99.9% Uptime = 43 minutes down per month

99.99% Uptime = 4.32 minutes down per month (usually a server reboot)

Stay away from 99% servers as you will be making phone calls weekly to your host. Make sure you have at least three nines from your service agreement.

Support

Help!”  My site is down. OMG!”  I am getting screamed at by my boss!

When you need help, how long does it take for the host company to respond?”  If you email them do they respond same minute, same hour, same day?”  If you call them, are you on hold for 1 minute, 20 minutes or more?

Remember to factor in all costs, including your time, when choosing a hosting company. You will call your host at one point in time. It will be a critical time too, and you don’t want to have to wait 20 or 30 minutes to speak to a support representative. I know that when you call our company, someone picks up the phone immediately during normal hours and for off-hour emergencies my mobile phone rings.

I recommend that you test out support before you sign onto a web host. I have had instances with support email wait times of 8+ hours and 1+ hour of phone wait times. Contact their support team and see how quickly they respond via email and phone, just to be safe.

Speed

Speed still matters and there is a difference between hosts in this area. Some shared hosts load up their servers with thousands of web sites, including yours.You are just one small site on one small server. Some web hosts control quality through more servers and less sites per server.

Also, did you know that know only is load speed a major factor in visitors staying on your site, but for SEO purposes speed does matter. Site load speed is now a factor in the search results. So make sure your site is on-par with other sites.

Platform

Before you select a host, you should know whether you need a Linux or Windows platform. I have seen a few clients caught getting the wrong platform and having to switch. It is not a big deal, but it is a simple check with your design team, so just ask their preference.

More importantly, check to see whether you will need a Shared, Cloud, VPS, or Dedicated server. Each has its own costs and technology. A quick guide is here:

Shared hosting can be cheap – $10 to $50 per month. The reason it is cheap is you share the same server with potentially thousands of sites and all those files reside on a single server – a single point of failure. So if this server goes down, so does your site. These are good for non-critical applications and for general brochure sites.

Cloud servers / sites are a hybrid whereby you do share resources with other servers, but your files are distributed onto multiple servers. You do not have the limit of being on a single server. Your sites can grow. Cloud servers start anywhere from $20 (Grid Hosting at Media Temple) to $150 for Cloud Sites at Rackspace.
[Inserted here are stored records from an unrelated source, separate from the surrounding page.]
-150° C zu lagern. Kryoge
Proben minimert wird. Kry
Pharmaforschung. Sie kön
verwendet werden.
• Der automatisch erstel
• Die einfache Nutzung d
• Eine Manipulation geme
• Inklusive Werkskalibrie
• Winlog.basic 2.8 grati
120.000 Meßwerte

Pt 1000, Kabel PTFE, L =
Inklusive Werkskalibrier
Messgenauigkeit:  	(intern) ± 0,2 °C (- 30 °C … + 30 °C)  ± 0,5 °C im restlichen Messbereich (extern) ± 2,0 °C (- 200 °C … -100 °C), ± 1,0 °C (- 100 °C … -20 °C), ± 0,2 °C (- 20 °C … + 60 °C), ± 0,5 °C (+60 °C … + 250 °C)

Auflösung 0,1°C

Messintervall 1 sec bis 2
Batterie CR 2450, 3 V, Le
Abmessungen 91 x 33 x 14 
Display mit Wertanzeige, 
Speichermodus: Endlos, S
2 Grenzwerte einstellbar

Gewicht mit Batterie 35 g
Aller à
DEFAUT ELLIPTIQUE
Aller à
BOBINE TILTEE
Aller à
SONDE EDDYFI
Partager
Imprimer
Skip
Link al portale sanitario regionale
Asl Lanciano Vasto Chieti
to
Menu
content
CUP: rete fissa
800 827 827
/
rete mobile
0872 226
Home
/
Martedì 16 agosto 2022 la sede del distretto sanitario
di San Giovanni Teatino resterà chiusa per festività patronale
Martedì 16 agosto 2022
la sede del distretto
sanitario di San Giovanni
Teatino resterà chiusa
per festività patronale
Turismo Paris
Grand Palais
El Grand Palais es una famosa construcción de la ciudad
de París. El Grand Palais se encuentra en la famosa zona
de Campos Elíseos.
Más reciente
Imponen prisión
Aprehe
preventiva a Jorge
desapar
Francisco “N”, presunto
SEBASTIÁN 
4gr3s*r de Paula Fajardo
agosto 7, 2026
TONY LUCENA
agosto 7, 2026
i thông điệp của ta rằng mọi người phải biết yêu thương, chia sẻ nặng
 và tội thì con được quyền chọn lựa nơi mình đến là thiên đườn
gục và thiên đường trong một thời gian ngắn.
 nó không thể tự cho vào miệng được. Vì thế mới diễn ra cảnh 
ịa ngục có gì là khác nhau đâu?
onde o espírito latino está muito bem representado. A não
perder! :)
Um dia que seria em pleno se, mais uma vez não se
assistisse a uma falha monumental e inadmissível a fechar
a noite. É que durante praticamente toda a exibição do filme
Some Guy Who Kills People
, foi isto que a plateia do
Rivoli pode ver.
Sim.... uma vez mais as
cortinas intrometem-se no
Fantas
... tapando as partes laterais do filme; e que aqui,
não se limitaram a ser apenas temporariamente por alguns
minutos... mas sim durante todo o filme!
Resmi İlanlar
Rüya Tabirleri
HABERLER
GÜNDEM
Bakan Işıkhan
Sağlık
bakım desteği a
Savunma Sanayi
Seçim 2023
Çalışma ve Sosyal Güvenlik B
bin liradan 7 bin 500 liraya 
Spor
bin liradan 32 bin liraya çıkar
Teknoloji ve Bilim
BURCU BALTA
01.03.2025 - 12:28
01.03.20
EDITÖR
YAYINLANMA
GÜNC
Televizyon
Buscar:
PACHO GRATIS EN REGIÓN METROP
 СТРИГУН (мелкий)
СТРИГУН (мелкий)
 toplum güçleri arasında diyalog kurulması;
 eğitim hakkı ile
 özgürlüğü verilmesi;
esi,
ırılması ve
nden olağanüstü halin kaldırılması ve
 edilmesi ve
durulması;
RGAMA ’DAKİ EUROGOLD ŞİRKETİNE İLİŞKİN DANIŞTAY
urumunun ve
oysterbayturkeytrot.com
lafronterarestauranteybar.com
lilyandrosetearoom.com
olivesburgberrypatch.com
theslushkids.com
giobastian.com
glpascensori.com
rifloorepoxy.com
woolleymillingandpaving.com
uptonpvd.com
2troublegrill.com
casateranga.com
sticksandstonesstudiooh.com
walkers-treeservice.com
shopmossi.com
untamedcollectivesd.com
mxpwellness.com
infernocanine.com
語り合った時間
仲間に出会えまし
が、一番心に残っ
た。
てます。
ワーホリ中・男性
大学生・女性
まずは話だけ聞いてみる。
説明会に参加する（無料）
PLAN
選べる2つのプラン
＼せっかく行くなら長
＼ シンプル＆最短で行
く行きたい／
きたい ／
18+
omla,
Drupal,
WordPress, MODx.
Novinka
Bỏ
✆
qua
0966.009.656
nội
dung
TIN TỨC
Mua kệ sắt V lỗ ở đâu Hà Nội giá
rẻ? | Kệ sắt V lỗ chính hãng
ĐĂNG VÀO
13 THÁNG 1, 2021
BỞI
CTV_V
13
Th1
VPS technology is short for Virtual Private Server. This is where you do share a server with other sites, but not nearly as many. The good news is there is always a cap because it’s usually based on the RAM and Storage limits of the server. You could end up with just a few large sites or perhaps 50 or so smaller sites. You get your own hosting environment within that server and set limits on memory, storage and bandwidth, but you are still sharing overall resources of the same server. A crash of one site does not affect your site, as resources are independent. VPS can start at $50 per month and go to over $200 per month depending on your needs.

Finally, there are dedicated servers. This is the top-of-the-line, where it is just you on the server. This typically requires you to manage your own server. Dedicated servers can start anywhere from a few hundred dollars per month and up. You can add on multiple servers, firewalls, load balancers and all sorts of other goodies. This is typically for the most advanced sites and not for a typical law firm web site.

Scalability

Can you web host scale with your web site? Finally, can your site scale?”  With social media allowing sites to get lots of traffic instantly, it is important to factor in whether your site will suddenly become popular. If your hosting account is on a shared resource, it could crash the server.

This is why Cloud computing has become more popular. With cloud computing, theoretically your bandwidth and resources increases on demand. This has saved a few of our sites that suddenly had internet fame with a few popular links.